Rhule is especially effective when sneaking from the blindside wing to pop up in the midfield channels or in taking an inside pass from his outhalf. It makes him much more difficult to chaperone. Fijian breeze-block Levani Botia is at the nucleus of the French club’s attacking strategy.

Leyds is also fluid in his positional play and part of that comes from the fact that in a previous incarnation he spent time as an outhalf. It’s his ability to read the play as much as his pace that makes him a lethal broken-field runner.
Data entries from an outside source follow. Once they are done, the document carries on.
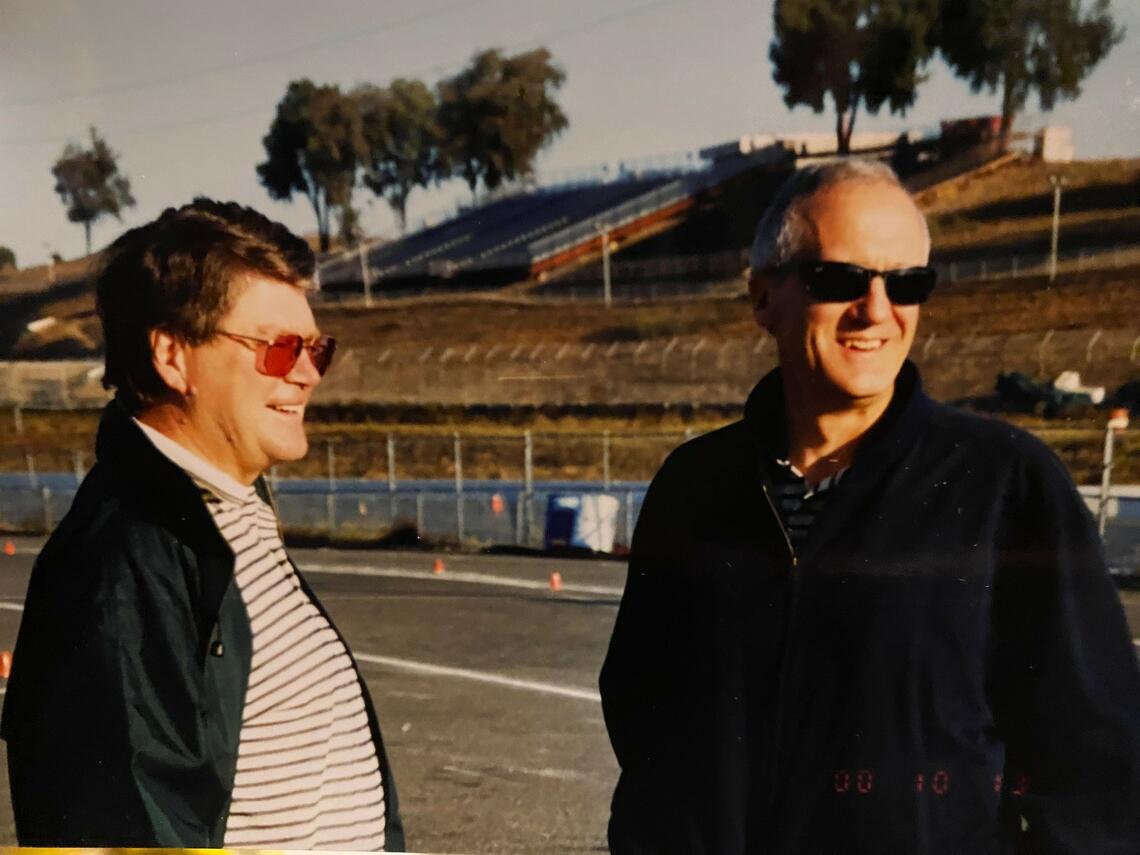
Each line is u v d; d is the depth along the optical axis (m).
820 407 1.33
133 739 1.02
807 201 1.30
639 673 1.46
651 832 1.44
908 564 1.27
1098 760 1.22
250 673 1.13
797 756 1.32
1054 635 1.23
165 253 1.11
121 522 1.07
He links well with his wings, hardly a surprise given the fact that he and Rhule go back to not only the South African Under-20s’ success in 2012 but they also won their first senior Springbok cap – Leyds won the last of 10 caps in 2019 - in the game match against France (2017) and both joined La Rochelle in the summer of 2020.

One statistic that underlines Leyds’s threat with ball in hand is that he has beaten 15 defenders in the three tournament matches so far – Rhule has a mere eight, the same number as Leinster’s best, Hugo Keenan and Rhys Ruddock – six more than anyone else taking to the pitch at Stade Marcel-Deflandre on Sunday.

Playbooks and patterns, structures and parameters of play are important considerations for any coach but so too is the ability to be able to mine talent, to be a good judge, to spot what others might overlook. O'Gara and Jono Gibbes did exactly that in bringing Rhule to La Rochelle and in the process restoring him to a former glory.